L’ex-entraîneur de gymnastique Michel Arsenault, accusé de deux chefs d’agression sexuelle et de trois chefs de voies de fait, a déposé une requête en arrêt des procédures au palais de justice de Montréal parce qu’il reproche entre autres aux enquêteurs leur manière d’avoir divulgué la preuve et aussi d’avoir contaminé des témoins.

Michel Arsenault aurait fait cinq présumées victimes, toutes d’anciennes gymnastes qu’il a entraînées. L’homme de 58 ans, arrêté en mai 2018 à Edmonton, où il réside depuis 1997, aurait agressé sexuellement deux d’entre elles alors qu’elles étaient mineures. Les gestes reprochés seraient survenus à Montréal entre 1983 et 1993.

Dans la requête déposée au dossier, Me Roxane Hamelin, avocate de l’accusé, mentionne que les enquêteurs au dossier n’ont pris aucune note de calepin lors de leurs rencontres avec les présumées victimes ni de notes évolutives sur leurs démarches effectuées au cours de l’enquête.

La défense cite entre autres en exemple une rencontre d’environ trois heures avec l’une des présumées victimes d’agression sexuelle au cours de laquelle elle a rapporté l’ensemble des faits au soutien de sa plainte. La requête affirme que cet entretien avec l’enquêteur n’a pas été enregistré et que l’agent accompagnateur n’a pas pris de notes.

Toujours selon la requête de la défense, l’enquêteur a partagé de l’information privilégiée avec l’une des présumées victimes qui, à son tour, a utilisé ces informations pour communiquer avec les présumées victimes et pour les encourager à poursuivre le processus entamé .

Le juge entendra les deux parties le 30 mars prochain.

Il y avait au départ six victimes et un total de sept chefs d'accusation. Dans la requête en arrêt des procédures, il est mentionné que la sixième présumée victime ne s'est pas présentée à l'enquête préliminaire, donc Michel Arsenault a été libéré des chefs d'accusation la concernant. Il reste cinq présumées victimes et cinq chefs d'accusation.

En 2017, une enquête de Radio-Canada Sports révélait que Michel Arsenault aurait intimidé des gymnastes en plus de leur faire subir de la violence physique et verbale. Certaines ont confié qu’elles ont aussi été agressées sexuellement par leur ancien entraîneur.

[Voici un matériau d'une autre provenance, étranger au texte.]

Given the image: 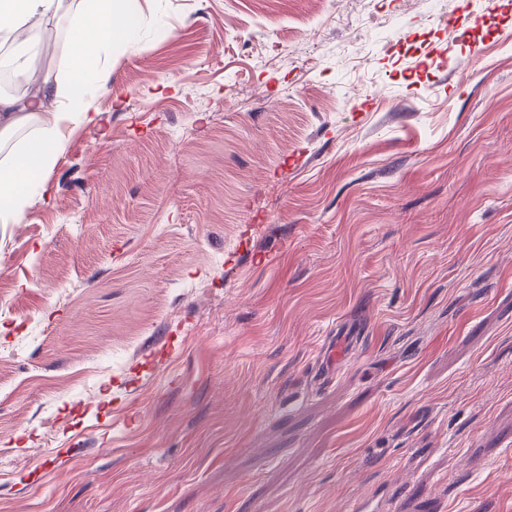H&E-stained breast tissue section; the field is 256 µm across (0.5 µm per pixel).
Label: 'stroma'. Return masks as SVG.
<instances>
[{"label": "stroma", "instance_id": "obj_1", "mask_svg": "<svg viewBox=\"0 0 512 512\" xmlns=\"http://www.w3.org/2000/svg\"><path fill=\"white\" fill-rule=\"evenodd\" d=\"M101 62L0 224V512H512V0H138Z\"/></svg>", "mask_w": 512, "mask_h": 512}]
</instances>
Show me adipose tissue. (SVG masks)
<instances>
[{"mask_svg":"<svg viewBox=\"0 0 512 512\" xmlns=\"http://www.w3.org/2000/svg\"><path fill=\"white\" fill-rule=\"evenodd\" d=\"M136 13L137 0H0L1 40L20 32L36 40L50 23L72 19L59 53L61 81L34 79L23 96L0 95V145L32 130L9 160H0V224L21 222L34 177L52 169L64 148L63 126L94 120V93L110 77L100 53L127 36Z\"/></svg>","mask_w":512,"mask_h":512,"instance_id":"obj_1","label":"adipose tissue"}]
</instances>
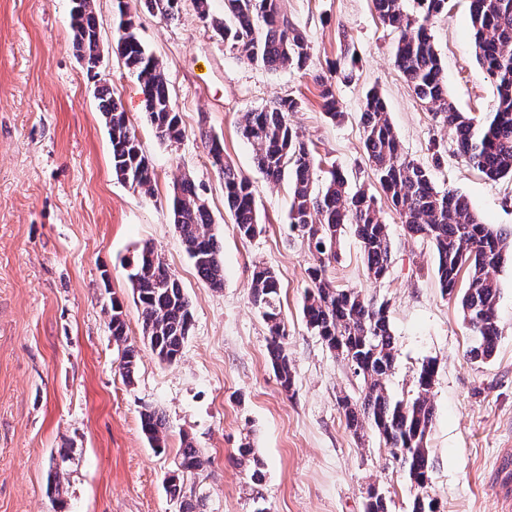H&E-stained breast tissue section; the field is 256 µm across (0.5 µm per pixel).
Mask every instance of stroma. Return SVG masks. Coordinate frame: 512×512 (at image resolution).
<instances>
[{"label":"stroma","instance_id":"35a3bbf8","mask_svg":"<svg viewBox=\"0 0 512 512\" xmlns=\"http://www.w3.org/2000/svg\"><path fill=\"white\" fill-rule=\"evenodd\" d=\"M311 42L304 72L244 62L202 22L193 0L166 22L138 0L129 7L143 44L161 61L185 136L169 146L155 136L139 85L115 50L114 0H94L103 65L91 77L72 48L69 0H0V512H178L166 493L182 440L206 461L182 475L204 512H364L376 487L391 512H410L417 493L372 429L355 437L339 399L360 385L341 357L306 325L305 241L288 229L287 182L257 170L237 129L241 113L283 99L289 116L317 146L322 169L337 167L351 185L375 194L392 243L389 272L365 276L361 242L347 229L335 284L386 303L398 360L386 381L407 398L426 359H436L433 463L428 493L444 512H500L492 461L512 443V261L495 274L501 336L490 359L470 360L475 336L457 299L442 296L432 245L410 236L374 181L363 150L368 91L384 98L404 153L429 168L437 187L465 195L484 223L512 231V180L492 181L459 155L455 134L420 104L394 65L396 32L372 0H284ZM434 33L460 111L496 108L494 86L475 56L469 0H448ZM352 79L336 80L344 117L326 115L317 77L330 76L344 48ZM120 98L156 181L145 197L112 175V148L97 109V89ZM222 139L228 161L258 191L262 232L244 240L224 205V183L210 165L200 131ZM203 190L212 231L224 246V286L198 277L168 206L173 184ZM155 245L188 296L193 327L179 362L159 363L141 333L123 262ZM273 269L294 375L284 393L271 367L265 321L250 301L255 265ZM120 304L128 342L140 355L133 384L118 370L121 351L109 320ZM167 422V446L152 448L139 426L144 405ZM251 441L263 471L253 481L237 450ZM67 474L61 500L47 492L56 469Z\"/></svg>","mask_w":512,"mask_h":512}]
</instances>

Ces allégations n’ont pas été prouvées en cour.

Michel Arsenault a antérieurement présenté une requête de communication de la preuve visant le diffuseur public afin que ce dernier lui transmette tout le matériel concernant le reportage dont il a fait l’objet. Le juge rendra sa décision le 24 février.

Si sa requête en arrêt des procédures est rejetée, son procès débutera le 8 juin.